# Äußerungen in Internetforen - Ende der Foren oder quo vadis?



## Dr.J (9. Jan. 2007)

Die Verantwortlichkeit für die in Internetforen getätigten Äußerungen richten sich nach den allgemeinen Gesetzen sowie nach dem, auf der Grundlage der Richtlinie des EU-Parlaments und des EU-Rates, ergangenem Gesetz über die Nutzung von Telediensten und dem Staatsvertrag über Mediendienste.
Das Urteil des LG Hamburg vom 2.12.2005 (Az. 324 O 721/05) hat bundesweit erhebliches Aufsehen erregt. Im Urteil wurde die Auffassung vertreten, daß der Betreiber eines Internetforums eine “Gefahrenquelle” betreibe und daher grundsätzlich verpflichtet sei, alle Meinungen (Postings oder Posts) vor dem Einstellen ins Forum auf eventuelle Rechtswidrigkeiten zu überprüfen. Dies dürfte bei vielen der größeren Foren mit mehreren tausend Postings pro Tag ein erhebliches Unterfangen darstellen. In dieser Konsequenz hätten die Internetforen nahezu jedweden Betrieb einstellen müssen, da die dafür erforderliche Anzahl von Personal zur Kontrolle (ob als Angestellte oder ehrenamtlich Tätige sei einmal dahingestellt) unbezahlbar ist.

*Diese Ansicht wurde vom Hanseatischen OLG im Berufungsverfahren nicht geteilt.*

Das OLG sieht die Foren im Grundsatz als “Markt der Meinungen” an und tendiert zu der Auffassung, daß den Forenbetreiber eine Pflicht zur vorherigen Prüfung der Posts auf Rechtswidrigkeit ohne konkreten Anlaß wahrscheinlich nicht trifft (OLG Hamburg, 22.8.2006 - Az. 7 U 50/06).
Die Richter sind sich weitgehend darüber einig, daß es sich bei den Forumsbeiträgen Dritter, grundsätzlich nicht um die Wiedergabe der Meinung des Forumsbetreibers handelt und daher eine ausdrückliche Distanzierung nicht erforderlich ist. Diese Distanzierung ist jedoch wegen der gebotenen Klarstellungsfunktion weiter dringend anzuraten und presserechtlich ebenfalls üblich. Die Oberlandesgerichte verlangen grundsätzlich eine unmittelbare Prüfung der entsprechenden Foren und Posts, wenn es schon zu rechtswidrigen Postings gekommen und auch damit zu rechnen ist, daß weitere in diesem Zusammenhang folgen werden.

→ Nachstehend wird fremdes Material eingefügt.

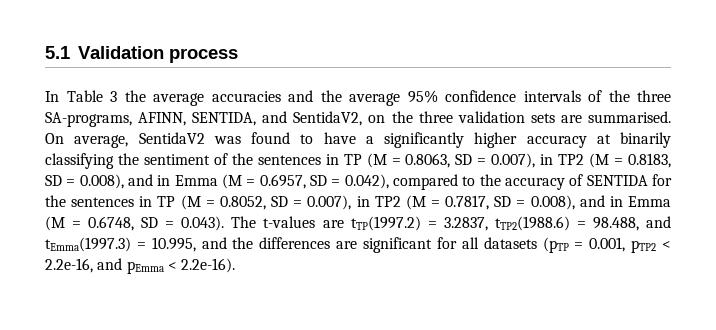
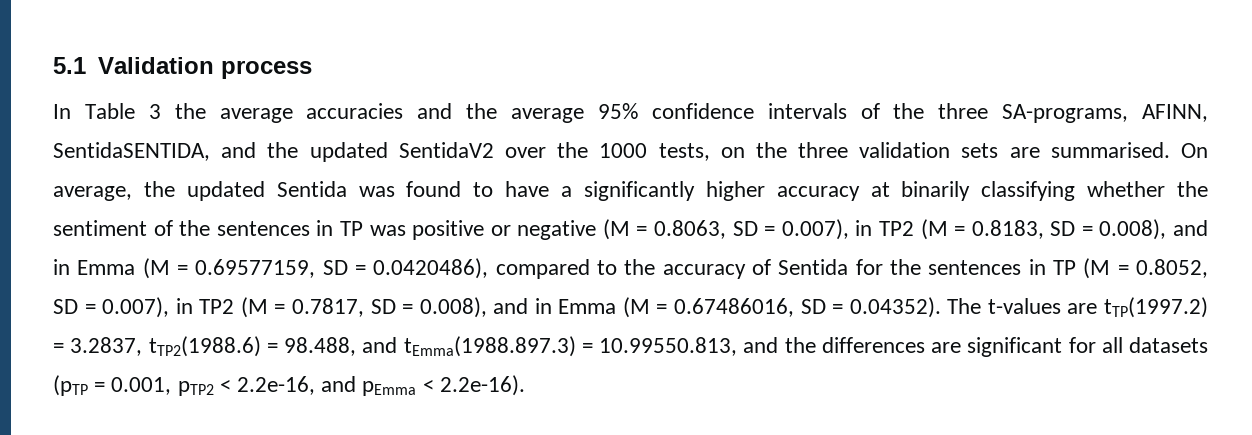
[192,111,363,126] SENTIDA, and SentidaV2, -> [53,142,710,162] SentidaSENTIDA, and the updated SentidaV2 over the 1000 tests,
[138,132,205,144] SentidaV2 -> [143,181,347,201] the updated Sentida
(114, 161) none -> [1087,181,1166,197] whether
(362, 159) none -> [369,220,597,240] was positive or negative
[259,174,389,189] 0.6957, SD = 0.042), -> [195,258,489,279] 0.69577159, SD = 0.0420486),
[586,175,648,186] SENTIDA -> [778,259,849,275] Sentida
[88,216,225,231] 0.6748, SD = 0.043). -> [674,297,941,318] 0.67486016, SD = 0.04352).
[45,237,196,252] tEmma(1997.3) = 10.995, -> [403,336,737,357] tEmma(1988.897.3) = 10.99550.813,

*Inwieweit der Betreiber dann verpflichtet ist, seine Prüfungspflicht auf das ganze Forum auszudehnen oder das Forum mit entsprechenden Suchprogrammen durchzuforsten oder ob er seine Prüfung auf einen Teilbereich des Forums begrenzen kann, ist noch unklar.* 

Nach der Kenntnisnahme eines rechtswidrigen Posts muss der Forenbetreiber selbsttätig die Inhalte seines Forums auf weitere rechtswidrige Äußerungen in diesem Zusammenhang überprüfen und es bedarf keiner weiteren Aufforderung zur Unterlassung, beziehungsweise Löschung durch den Verletzten.

Diese Rechtsprechung stützt sich unter anderem auch auf die Entscheidung des BGH im “Rolex-Fall” vom 11.3.2004 (Az. I ZR 304/01). Dort wurden einem Internet-Auktionshaus zumutbare Prüfungspflichten auferlegt, falls dieses Kenntnis von etwaigen Schutzrechtsverletzungen habe. Es kann dann bei Schutzrechtsverletzungen grundsätzlich auch als Störer auf Unterlassung in Anspruch genommen werden. Der BGH betonte dabei, daß eine vorhergehende Prüfung der Angebote auf etwaige Rechtsverletzungen, zumindest bei größeren Auktionshäusern, mit Hinweis auf die E-Commerce-Richtlinie grundsätzlich nicht erforderlich und zumutbar sei.
Dabei lehnte der BGH bei der Verletzung absoluter Rechte, zu denen zum Beispiel auch das Persönlichkeitsrecht und das Recht des eingerichteten und ausgeübten Gewerbebetriebes gehört, eine eingeschränkte Auffassung der Störerhaftung ausdrücklich ab.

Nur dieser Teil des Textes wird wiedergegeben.